**WORK TO COMPLETE:** Please render the lines below as a numbered list, leaving out any blank lines.

==== INFORMATION PROVIDED

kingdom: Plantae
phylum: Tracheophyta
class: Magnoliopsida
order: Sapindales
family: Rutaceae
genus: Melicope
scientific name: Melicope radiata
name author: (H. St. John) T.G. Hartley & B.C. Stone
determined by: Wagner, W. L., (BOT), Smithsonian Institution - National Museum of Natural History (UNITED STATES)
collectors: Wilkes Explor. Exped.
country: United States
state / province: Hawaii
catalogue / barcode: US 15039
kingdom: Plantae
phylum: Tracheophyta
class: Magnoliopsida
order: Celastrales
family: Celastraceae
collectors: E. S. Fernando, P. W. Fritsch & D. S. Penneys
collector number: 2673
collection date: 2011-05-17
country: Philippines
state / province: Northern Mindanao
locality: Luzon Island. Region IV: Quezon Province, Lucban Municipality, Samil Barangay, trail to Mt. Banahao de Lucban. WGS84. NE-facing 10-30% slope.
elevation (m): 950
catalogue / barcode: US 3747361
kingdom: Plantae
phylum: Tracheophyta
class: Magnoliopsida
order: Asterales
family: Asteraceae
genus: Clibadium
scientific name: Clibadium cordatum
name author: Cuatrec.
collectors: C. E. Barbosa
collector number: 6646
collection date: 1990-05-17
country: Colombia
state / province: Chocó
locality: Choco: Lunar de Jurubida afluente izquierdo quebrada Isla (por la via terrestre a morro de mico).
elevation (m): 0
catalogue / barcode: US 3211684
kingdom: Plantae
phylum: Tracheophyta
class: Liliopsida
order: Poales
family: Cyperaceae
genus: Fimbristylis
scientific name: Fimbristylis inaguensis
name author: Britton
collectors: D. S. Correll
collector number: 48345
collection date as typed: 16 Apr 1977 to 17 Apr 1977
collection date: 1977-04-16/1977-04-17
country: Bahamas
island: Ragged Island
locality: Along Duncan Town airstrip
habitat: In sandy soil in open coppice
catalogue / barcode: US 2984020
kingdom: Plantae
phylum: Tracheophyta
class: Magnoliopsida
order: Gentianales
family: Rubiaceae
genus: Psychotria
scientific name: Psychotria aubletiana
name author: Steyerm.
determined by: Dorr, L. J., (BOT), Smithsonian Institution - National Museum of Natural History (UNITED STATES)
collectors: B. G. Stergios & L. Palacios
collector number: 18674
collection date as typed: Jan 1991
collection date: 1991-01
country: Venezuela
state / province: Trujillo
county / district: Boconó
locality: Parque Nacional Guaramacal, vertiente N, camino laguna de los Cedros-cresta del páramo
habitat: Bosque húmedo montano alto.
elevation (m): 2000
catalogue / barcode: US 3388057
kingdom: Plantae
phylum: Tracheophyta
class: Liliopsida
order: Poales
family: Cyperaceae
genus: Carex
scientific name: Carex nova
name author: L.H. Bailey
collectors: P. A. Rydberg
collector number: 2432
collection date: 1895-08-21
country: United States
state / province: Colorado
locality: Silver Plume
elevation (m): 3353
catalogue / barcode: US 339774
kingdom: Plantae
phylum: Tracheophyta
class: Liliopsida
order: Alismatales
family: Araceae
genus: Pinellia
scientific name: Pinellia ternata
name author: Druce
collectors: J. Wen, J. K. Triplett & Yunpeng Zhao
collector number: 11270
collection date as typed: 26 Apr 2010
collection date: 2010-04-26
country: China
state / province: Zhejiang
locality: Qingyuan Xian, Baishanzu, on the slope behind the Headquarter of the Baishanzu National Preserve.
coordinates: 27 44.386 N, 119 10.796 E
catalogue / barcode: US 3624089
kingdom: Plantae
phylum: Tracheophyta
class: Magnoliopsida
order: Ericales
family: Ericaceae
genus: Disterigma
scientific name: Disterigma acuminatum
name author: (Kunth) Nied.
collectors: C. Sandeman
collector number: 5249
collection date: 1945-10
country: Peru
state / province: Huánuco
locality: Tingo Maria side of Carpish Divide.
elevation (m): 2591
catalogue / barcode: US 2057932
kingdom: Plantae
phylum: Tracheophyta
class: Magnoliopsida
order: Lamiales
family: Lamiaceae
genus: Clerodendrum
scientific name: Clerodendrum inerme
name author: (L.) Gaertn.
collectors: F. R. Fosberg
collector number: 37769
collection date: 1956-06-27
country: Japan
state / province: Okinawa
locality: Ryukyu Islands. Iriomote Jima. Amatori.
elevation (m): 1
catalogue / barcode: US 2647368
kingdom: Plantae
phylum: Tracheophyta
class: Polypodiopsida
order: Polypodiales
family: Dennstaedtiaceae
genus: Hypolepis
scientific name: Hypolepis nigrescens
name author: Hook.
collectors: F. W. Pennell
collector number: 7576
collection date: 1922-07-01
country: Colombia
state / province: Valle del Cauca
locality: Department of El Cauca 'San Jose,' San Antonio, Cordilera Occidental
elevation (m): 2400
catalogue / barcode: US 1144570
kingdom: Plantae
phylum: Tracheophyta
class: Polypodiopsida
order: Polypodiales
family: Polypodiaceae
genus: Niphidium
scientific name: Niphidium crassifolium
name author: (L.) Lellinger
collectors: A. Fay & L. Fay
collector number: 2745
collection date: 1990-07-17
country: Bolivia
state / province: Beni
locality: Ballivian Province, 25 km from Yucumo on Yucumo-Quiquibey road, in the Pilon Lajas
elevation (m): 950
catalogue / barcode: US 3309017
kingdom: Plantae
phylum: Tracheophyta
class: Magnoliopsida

========

**CORRECT ANSWER:**
1. kingdom: Plantae
2. phylum: Tracheophyta
3. class: Magnoliopsida
4. order: Sapindales
5. family: Rutaceae
6. genus: Melicope
7. scientific name: Melicope radiata
8. name author: (H. St. John) T.G. Hartley & B.C. Stone
9. determined by: Wagner, W. L., (BOT), Smithsonian Institution - National Museum of Natural History (UNITED STATES)
10. collectors: Wilkes Explor. Exped.
11. country: United States
12. state / province: Hawaii
13. catalogue / barcode: US 15039
14. kingdom: Plantae
15. phylum: Tracheophyta
16. class: Magnoliopsida
17. order: Celastrales
18. family: Celastraceae
19. collectors: E. S. Fernando, P. W. Fritsch & D. S. Penneys
20. collector number: 2673
21. collection date: 2011-05-17
22. country: Philippines
23. state / province: Northern Mindanao
24. locality: Luzon Island. Region IV: Quezon Province, Lucban Municipality, Samil Barangay, trail to Mt. Banahao de Lucban. WGS84. NE-facing 10-30% slope.
25. elevation (m): 950
26. catalogue / barcode: US 3747361
27. kingdom: Plantae
28. phylum: Tracheophyta
29. class: Magnoliopsida
30. order: Asterales
31. family: Asteraceae
32. genus: Clibadium
33. scientific name: Clibadium cordatum
34. name author: Cuatrec.
35. collectors: C. E. Barbosa
36. collector number: 6646
37. collection date: 1990-05-17
38. country: Colombia
39. state / province: Chocó
40. locality: Choco: Lunar de Jurubida afluente izquierdo quebrada Isla (por la via terrestre a morro de mico).
41. elevation (m): 0
42. catalogue / barcode: US 3211684
43. kingdom: Plantae
44. phylum: Tracheophyta
45. class: Liliopsida
46. order: Poales
47. family: Cyperaceae
48. genus: Fimbristylis
49. scientific name: Fimbristylis inaguensis
50. name author: Britton
51. collectors: D. S. Correll
52. collector number: 48345
53. collection date as typed: 16 Apr 1977 to 17 Apr 1977
54. collection date: 1977-04-16/1977-04-17
55. country: Bahamas
56. island: Ragged Island
57. locality: Along Duncan Town airstrip
58. habitat: In sandy soil in open coppice
59. catalogue / barcode: US 2984020
60. kingdom: Plantae
61. phylum: Tracheophyta
62. class: Magnoliopsida
63. order: Gentianales
64. family: Rubiaceae
65. genus: Psychotria
66. scientific name: Psychotria aubletiana
67. name author: Steyerm.
68. determined by: Dorr, L. J., (BOT), Smithsonian Institution - National Museum of Natural History (UNITED STATES)
69. collectors: B. G. Stergios & L. Palacios
70. collector number: 18674
71. collection date as typed: Jan 1991
72. collection date: 1991-01
73. country: Venezuela
74. state / province: Trujillo
75. county / district: Boconó
76. locality: Parque Nacional Guaramacal, vertiente N, camino laguna de los Cedros-cresta del páramo
77. habitat: Bosque húmedo montano alto.
78. elevation (m): 2000
79. catalogue / barcode: US 3388057
80. kingdom: Plantae
81. phylum: Tracheophyta
82. class: Liliopsida
83. order: Poales
84. family: Cyperaceae
85. genus: Carex
86. scientific name: Carex nova
87. name author: L.H. Bailey
88. collectors: P. A. Rydberg
89. collector number: 2432
90. collection date: 1895-08-21
91. country: United States
92. state / province: Colorado
93. locality: Silver Plume
94. elevation (m): 3353
95. catalogue / barcode: US 339774
96. kingdom: Plantae
97. phylum: Tracheophyta
98. class: Liliopsida
99. order: Alismatales
100. family: Araceae
101. genus: Pinellia
102. scientific name: Pinellia ternata
103. name author: Druce
104. collectors: J. Wen, J. K. Triplett & Yunpeng Zhao
105. collector number: 11270
106. collection date as typed: 26 Apr 2010
107. collection date: 2010-04-26
108. country: China
109. state / province: Zhejiang
110. locality: Qingyuan Xian, Baishanzu, on the slope behind the Headquarter of the Baishanzu National Preserve.
111. coordinates: 27 44.386 N, 119 10.796 E
112. catalogue / barcode: US 3624089
113. kingdom: Plantae
114. phylum: Tracheophyta
115. class: Magnoliopsida
116. order: Ericales
117. family: Ericaceae
118. genus: Disterigma
119. scientific name: Disterigma acuminatum
120. name author: (Kunth) Nied.
121. collectors: C. Sandeman
122. collector number: 5249
123. collection date: 1945-10
124. country: Peru
125. state / province: Huánuco
126. locality: Tingo Maria side of Carpish Divide.
127. elevation (m): 2591
128. catalogue / barcode: US 2057932
129. kingdom: Plantae
130. phylum: Tracheophyta
131. class: Magnoliopsida
132. order: Lamiales
133. family: Lamiaceae
134. genus: Clerodendrum
135. scientific name: Clerodendrum inerme
136. name author: (L.) Gaertn.
137. collectors: F. R. Fosberg
138. collector number: 37769
139. collection date: 1956-06-27
140. country: Japan
141. state / province: Okinawa
142. locality: Ryukyu Islands. Iriomote Jima. Amatori.
143. elevation (m): 1
144. catalogue / barcode: US 2647368
145. kingdom: Plantae
146. phylum: Tracheophyta
147. class: Polypodiopsida
148. order: Polypodiales
149. family: Dennstaedtiaceae
150. genus: Hypolepis
151. scientific name: Hypolepis nigrescens
152. name author: Hook.
153. collectors: F. W. Pennell
154. collector number: 7576
155. collection date: 1922-07-01
156. country: Colombia
157. state / province: Valle del Cauca
158. locality: Department of El Cauca 'San Jose,' San Antonio, Cordilera Occidental
159. elevation (m): 2400
160. catalogue / barcode: US 1144570
161. kingdom: Plantae
162. phylum: Tracheophyta
163. class: Polypodiopsida
164. order: Polypodiales
165. family: Polypodiaceae
166. genus: Niphidium
167. scientific name: Niphidium crassifolium
168. name author: (L.) Lellinger
169. collectors: A. Fay & L. Fay
170. collector number: 2745
171. collection date: 1990-07-17
172. country: Bolivia
173. state / province: Beni
174. locality: Ballivian Province, 25 km from Yucumo on Yucumo-Quiquibey road, in the Pilon Lajas
175. elevation (m): 950
176. catalogue / barcode: US 3309017
177. kingdom: Plantae
178. phylum: Tracheophyta
179. class: Magnoliopsida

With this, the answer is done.